Public Bathhouse and Grounds
Philadelphia, Pennsylvania
2024
This project is an investigation into what decolonial architecture could mean, not just as product but as collaborative and restorative practice. Designed for a former industrial site near Bartram’s Garden in Philadelphia, Pennsylvania, this bathhouse was charged with remediating the surrounding area and providing enjoyable spaces for bathhouse visitors as well as the many species of migrating birds on the Atlantic Flyway.
In approaching the concept, I decided to turn to community to determine what the future of the site could look like. As Bartram’s Garden is making efforts to include the local Indigenous community in future site imagining and restorative justice, I found it appropriate to root the problem-solving of the site in storytelling.
I listened to five stories from a Piscataway uncle, listening to tales of fishing weirs, forests, mounds, sweat lodges, and longhouses.
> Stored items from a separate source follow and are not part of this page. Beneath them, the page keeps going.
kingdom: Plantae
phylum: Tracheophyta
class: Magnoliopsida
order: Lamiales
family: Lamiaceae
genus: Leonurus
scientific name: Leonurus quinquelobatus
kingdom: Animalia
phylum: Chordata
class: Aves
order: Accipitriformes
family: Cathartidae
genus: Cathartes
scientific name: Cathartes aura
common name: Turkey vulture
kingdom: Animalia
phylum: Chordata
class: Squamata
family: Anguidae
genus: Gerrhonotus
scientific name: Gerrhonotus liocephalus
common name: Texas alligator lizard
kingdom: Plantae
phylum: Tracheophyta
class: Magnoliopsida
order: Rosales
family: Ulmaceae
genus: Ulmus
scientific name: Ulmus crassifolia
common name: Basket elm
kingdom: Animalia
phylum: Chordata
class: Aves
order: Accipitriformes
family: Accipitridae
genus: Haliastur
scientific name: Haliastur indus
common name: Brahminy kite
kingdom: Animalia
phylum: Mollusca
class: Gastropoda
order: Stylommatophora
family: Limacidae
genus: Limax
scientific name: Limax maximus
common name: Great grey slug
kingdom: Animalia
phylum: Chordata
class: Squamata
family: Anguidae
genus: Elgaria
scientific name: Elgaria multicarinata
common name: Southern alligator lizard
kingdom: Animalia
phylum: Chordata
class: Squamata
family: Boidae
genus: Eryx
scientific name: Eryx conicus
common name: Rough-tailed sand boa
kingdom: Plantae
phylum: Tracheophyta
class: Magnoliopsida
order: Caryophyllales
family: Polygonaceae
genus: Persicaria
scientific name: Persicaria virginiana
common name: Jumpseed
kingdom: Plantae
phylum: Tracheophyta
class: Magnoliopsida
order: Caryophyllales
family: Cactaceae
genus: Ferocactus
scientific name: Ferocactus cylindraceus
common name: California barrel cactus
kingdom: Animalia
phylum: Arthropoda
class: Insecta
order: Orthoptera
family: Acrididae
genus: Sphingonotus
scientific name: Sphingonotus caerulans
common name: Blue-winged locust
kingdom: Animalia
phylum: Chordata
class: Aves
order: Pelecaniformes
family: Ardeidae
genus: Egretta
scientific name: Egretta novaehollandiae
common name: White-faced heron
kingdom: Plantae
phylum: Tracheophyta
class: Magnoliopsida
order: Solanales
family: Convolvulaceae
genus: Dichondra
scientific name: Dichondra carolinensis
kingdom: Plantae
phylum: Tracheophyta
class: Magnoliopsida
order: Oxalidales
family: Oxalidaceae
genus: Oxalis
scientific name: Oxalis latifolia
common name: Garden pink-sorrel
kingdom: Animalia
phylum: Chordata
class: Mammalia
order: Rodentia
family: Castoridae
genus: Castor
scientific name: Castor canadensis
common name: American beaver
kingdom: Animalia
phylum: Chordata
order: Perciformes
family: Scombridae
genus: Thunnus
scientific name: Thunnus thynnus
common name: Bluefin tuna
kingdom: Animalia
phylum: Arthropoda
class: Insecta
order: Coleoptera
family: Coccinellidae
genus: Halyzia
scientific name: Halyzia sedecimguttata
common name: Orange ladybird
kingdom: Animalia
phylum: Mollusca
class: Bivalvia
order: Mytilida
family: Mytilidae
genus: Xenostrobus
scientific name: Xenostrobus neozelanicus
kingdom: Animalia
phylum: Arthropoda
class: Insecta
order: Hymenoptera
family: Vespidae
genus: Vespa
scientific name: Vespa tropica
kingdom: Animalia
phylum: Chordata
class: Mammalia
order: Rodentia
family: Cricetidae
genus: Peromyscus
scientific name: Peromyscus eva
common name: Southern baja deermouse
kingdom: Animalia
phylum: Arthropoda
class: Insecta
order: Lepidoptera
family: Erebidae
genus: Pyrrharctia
Reimagined as follies as well as site solutions, these ritual and significant places can serve a distinct purpose in remediating the land and healing the community. Suddenly, the mounds serve as a landscape cap to heavily polluted soil; the longhouses provide shade in a heating climate; the sweat lodge becomes a bathhouse; the forest is a habitat for the birds that migrate south, passing through Philadelphia; and the fishing weir creates shallow pools where plants can help to bioremediate the Schuylkill River.
From the sites, I developed five folly drawings.
Each of the drawings is surrounded by a story about how its role in the land helps the environment, told in the style of Indigenous oral tradition. Each story is told from the perspective of someone living in 2050 who has experienced the site as a living, healthy place in the heart of a diverse and multicultural Philadelphia.
This project asks: what is the future of reconciliation in the built environment? What does it actually mean to practice decolonial architecture? And how can community storytelling determine the future of our public works?